Brasil reavalia e estuda acordo Mercosul-China parcial, para ampliar acesso ao mercado chinês, enfrentar tarifas dos EUA e diversificar parceiros
Proposta prevê avanço por etapas, com cotas, procedimentos alfandegários e regras sanitárias nas negociações Mercosul-China, diante das tarifas dos EUA
O governo do Brasil começou a reavaliar sua postura sobre uma aproximação comercial com a China, abrindo espaço para um **acordo Mercosul-China** parcial, em vez de um tratado amplo imediato.
A alternativa buscada prevê avanços segmentados, como cotas de importação, procedimentos alfandegários e regras sanitárias, capazes de liberar espaço no mercado chinês sem expor totalmente a indústria local.
As discussões ocorrem em um contexto de alterações no comércio global, com tarifas impostas pelos Estados Unidos mudando incentivos e alianças econômicas, conforme informação divulgada pelo g1
Por que o Brasil mudou de posição
A mudança sinaliza uma leitura de um novo cenário global, segundo um dos funcionários citados na reportagem, que afirmou que “Precisamos diversificar nossos parceiros”.

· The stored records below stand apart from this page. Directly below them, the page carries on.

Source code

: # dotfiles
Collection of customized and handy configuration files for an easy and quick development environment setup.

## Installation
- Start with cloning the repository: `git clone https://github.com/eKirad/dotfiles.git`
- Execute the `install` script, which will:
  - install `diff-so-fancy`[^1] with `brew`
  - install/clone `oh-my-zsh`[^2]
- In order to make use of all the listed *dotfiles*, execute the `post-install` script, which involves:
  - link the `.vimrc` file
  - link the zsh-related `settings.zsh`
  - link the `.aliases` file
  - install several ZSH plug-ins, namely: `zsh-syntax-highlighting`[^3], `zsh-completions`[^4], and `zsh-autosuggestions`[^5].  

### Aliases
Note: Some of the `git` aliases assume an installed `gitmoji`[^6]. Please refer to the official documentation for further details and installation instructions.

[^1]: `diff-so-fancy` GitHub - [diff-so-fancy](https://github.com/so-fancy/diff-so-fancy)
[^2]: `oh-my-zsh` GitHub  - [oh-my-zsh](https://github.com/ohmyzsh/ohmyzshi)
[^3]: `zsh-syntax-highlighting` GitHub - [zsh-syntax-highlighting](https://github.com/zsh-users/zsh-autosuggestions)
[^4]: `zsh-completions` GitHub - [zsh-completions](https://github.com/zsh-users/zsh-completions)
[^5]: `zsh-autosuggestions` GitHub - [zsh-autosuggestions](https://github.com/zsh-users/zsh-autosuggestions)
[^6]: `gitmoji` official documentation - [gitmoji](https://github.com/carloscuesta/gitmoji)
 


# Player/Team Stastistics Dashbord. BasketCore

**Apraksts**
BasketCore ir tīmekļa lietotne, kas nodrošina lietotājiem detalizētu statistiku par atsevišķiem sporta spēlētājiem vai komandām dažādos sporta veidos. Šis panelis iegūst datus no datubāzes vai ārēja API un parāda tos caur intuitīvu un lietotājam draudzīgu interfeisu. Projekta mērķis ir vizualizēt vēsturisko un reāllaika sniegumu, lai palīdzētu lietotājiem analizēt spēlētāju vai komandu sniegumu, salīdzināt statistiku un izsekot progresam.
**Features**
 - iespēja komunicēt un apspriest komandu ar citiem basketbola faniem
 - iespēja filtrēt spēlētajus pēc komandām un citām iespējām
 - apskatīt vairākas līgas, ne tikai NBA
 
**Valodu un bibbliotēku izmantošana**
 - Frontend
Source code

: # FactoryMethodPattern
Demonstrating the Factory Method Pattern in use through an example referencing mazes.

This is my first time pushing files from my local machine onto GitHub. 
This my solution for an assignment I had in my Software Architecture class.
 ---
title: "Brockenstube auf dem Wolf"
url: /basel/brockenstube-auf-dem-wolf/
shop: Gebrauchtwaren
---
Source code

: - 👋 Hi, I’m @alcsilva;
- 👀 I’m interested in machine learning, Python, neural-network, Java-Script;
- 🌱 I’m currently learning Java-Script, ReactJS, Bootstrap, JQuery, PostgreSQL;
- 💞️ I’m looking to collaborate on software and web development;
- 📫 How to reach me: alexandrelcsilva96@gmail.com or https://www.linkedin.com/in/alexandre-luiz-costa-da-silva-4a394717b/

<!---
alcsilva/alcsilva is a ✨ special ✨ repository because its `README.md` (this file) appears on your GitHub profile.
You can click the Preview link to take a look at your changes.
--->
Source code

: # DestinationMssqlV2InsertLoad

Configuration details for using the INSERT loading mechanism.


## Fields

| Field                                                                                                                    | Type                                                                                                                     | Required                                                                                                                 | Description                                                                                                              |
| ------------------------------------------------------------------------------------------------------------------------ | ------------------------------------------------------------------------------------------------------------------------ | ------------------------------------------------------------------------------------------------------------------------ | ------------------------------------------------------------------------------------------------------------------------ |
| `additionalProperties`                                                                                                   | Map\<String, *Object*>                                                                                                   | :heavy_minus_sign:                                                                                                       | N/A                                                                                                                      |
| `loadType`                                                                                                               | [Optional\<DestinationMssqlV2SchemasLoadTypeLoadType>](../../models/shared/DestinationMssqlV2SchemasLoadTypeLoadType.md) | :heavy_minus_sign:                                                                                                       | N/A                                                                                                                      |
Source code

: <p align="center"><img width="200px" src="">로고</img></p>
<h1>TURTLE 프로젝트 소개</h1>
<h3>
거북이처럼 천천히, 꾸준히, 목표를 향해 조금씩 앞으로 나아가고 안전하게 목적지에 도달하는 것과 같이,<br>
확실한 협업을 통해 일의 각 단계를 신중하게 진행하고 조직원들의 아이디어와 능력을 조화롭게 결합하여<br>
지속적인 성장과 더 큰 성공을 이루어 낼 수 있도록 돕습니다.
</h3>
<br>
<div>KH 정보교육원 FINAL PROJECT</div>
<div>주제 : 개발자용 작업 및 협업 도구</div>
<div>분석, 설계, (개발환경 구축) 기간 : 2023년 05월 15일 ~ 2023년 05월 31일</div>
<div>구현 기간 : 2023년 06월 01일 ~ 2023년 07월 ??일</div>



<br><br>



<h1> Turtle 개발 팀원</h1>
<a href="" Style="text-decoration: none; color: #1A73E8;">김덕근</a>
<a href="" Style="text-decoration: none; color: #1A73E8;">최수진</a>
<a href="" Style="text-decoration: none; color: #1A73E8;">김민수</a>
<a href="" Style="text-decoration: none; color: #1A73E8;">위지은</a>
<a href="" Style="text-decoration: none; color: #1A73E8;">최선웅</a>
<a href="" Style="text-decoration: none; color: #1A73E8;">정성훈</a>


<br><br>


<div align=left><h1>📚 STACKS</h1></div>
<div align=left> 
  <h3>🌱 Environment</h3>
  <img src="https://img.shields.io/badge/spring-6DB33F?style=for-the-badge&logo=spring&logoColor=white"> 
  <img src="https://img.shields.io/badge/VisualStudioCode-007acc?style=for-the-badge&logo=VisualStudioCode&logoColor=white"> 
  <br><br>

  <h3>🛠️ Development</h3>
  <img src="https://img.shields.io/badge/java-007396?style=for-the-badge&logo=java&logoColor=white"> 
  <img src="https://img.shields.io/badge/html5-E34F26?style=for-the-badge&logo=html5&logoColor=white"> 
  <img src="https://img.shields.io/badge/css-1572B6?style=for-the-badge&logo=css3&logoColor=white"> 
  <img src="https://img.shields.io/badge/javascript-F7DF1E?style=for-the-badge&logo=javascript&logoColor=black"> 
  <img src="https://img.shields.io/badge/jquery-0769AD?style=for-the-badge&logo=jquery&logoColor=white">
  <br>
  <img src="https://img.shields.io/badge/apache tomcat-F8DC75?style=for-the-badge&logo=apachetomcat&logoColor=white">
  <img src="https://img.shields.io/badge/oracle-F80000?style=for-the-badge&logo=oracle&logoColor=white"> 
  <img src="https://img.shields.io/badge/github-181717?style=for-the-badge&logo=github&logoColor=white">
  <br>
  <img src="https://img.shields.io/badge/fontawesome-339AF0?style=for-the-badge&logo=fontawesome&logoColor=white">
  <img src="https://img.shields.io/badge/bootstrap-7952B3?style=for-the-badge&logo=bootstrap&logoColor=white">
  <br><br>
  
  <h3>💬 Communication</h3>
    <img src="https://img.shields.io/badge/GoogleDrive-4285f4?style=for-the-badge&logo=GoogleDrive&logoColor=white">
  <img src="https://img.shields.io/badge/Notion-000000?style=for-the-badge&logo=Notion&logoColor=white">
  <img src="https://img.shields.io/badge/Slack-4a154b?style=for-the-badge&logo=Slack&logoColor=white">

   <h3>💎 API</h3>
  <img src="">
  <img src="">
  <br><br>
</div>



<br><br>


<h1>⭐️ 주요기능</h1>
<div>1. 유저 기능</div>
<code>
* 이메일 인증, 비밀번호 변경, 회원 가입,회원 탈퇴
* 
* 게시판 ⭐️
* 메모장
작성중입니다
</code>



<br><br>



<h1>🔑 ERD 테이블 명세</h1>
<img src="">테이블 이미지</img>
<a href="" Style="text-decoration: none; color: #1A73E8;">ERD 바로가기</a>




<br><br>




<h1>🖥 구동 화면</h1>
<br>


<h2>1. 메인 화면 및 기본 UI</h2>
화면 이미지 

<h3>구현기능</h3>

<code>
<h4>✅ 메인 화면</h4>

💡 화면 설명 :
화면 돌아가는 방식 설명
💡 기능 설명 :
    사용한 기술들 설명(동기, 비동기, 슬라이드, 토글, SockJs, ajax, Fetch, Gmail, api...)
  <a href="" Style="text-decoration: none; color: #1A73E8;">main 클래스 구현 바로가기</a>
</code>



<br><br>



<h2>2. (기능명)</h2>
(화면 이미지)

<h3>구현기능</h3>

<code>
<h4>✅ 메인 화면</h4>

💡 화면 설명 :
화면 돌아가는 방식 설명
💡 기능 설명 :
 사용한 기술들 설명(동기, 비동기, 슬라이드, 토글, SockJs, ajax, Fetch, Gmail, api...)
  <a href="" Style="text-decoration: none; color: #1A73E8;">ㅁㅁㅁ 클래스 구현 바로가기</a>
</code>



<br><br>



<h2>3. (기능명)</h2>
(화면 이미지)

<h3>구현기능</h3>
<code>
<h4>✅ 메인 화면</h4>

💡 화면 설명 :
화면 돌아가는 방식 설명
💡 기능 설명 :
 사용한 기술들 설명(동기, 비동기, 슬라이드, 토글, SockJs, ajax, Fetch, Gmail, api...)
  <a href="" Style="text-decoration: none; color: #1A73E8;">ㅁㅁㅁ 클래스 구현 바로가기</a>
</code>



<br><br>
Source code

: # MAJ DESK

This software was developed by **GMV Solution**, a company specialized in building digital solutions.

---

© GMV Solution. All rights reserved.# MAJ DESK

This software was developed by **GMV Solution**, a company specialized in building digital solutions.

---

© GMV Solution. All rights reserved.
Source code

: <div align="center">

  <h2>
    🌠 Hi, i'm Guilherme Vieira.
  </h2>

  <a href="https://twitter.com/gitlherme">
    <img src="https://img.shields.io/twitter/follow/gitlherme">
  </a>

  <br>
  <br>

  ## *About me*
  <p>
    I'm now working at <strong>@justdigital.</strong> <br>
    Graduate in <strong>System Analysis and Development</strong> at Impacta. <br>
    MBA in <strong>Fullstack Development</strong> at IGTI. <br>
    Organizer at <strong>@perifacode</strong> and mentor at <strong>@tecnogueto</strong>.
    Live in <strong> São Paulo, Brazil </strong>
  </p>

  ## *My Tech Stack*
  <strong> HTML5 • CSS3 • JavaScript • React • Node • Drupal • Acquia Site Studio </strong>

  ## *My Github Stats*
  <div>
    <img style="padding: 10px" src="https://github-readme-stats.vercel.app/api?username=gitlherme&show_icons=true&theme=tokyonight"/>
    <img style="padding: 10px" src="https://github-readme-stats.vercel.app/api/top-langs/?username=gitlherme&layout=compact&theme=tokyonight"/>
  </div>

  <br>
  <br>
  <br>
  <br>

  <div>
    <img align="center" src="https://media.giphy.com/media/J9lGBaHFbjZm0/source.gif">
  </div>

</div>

Historicamente, o Brasil vetou negociações formais com Pequim para proteger a indústria nacional. Agora, a combinação de maior interesse chinês e pressões externas, como tarifas dos EUA, torna viável pensar em um caminho gradual, focado em áreas específicas do comércio.
O relatório informa que o governo avalia que um pacto parcial poderia avançar no longo prazo, mesmo sem um acordo amplo à vista.
O que poderia entrar em um acordo parcial
Fontes governamentais ouvidas pela reportagem mencionam que o bloco poderia avançar em temas técnicos, como cotas de importação, procedimentos alfandegários e regras sanitárias e de segurança.
Esses pontos, segundo um integrante do governo, já abririam “espaço relevante no mercado chinês” e poderiam beneficiar principalmente exportadores agrícolas e fornecedores de matérias-primas.
Os ministros e negociadores ainda não definiram setores específicos a serem incluídos, e o tema foi classificado por um integrante como “altamente complexo”.
Obstáculos políticos e regionais
Qualquer avanço no âmbito do Mercosul depende de consenso entre Brasil, Argentina, Paraguai e Uruguai, e a Bolívia está prestes a se tornar membro pleno, o que complica decisões rápidas.
O Paraguai mantém relações diplomáticas com Taiwan, e a reportagem lembra que esse fator pode dificultar, embora não inviabilize, um acordo com Pequim. Em 2025, o Paraguai importou US$ 6,12 bilhões em mercadorias da China, conforme a matéria.
A Argentina também é um ponto de atenção. Desde 2023, com o governo de Javier Milei, Buenos Aires se aproximou de Washington, incluindo um acordo de swap cambial de US$ 20 bilhões com o Tesouro dos EUA, o que pode limitar a disposição do país em avançar em pactos liderados por Pequim.
Ainda assim, especialistas citados na reportagem observam que “Ideias que antes pareciam completamente travadas agora podem avançar”, devido às mudanças na política comercial global.
Impactos econômicos e próximos passos
O governo brasileiro pretende preservar e atrair investimentos chineses na produção local, que cresceram nos últimos anos, mesmo mantendo cautela quanto ao efeito sobre a indústria nacional.
Um acordo parcial teria objetivos práticos, como aumentar o acesso de produtos do Mercosul ao mercado chinês e criar mecanismos técnicos para facilitar o comércio, sem abrir mão de instrumentos de proteção.
O avanço dependerá de negociações internas no Mercosul e da reação de Pequim, setores que podem ser incluídos e prazos, mas, conforme a reportagem, existe no bloco a percepção de que ele é capaz de negociar com qualquer país ou grupo, como sintetizou o presidente paraguaio, ao afirmar que “Se existe hoje um bloco capaz de negociar com qualquer país ou grupo, esse bloco é o Mercosul”.
Nos próximos meses, a movimentação diplomática e as avaliações internas definirão se o Brasil seguirá promovendo um **acordo Mercosul-China** parcial como estratégia para diversificar parceiros e mitigar os efeitos das tarifas dos EUA.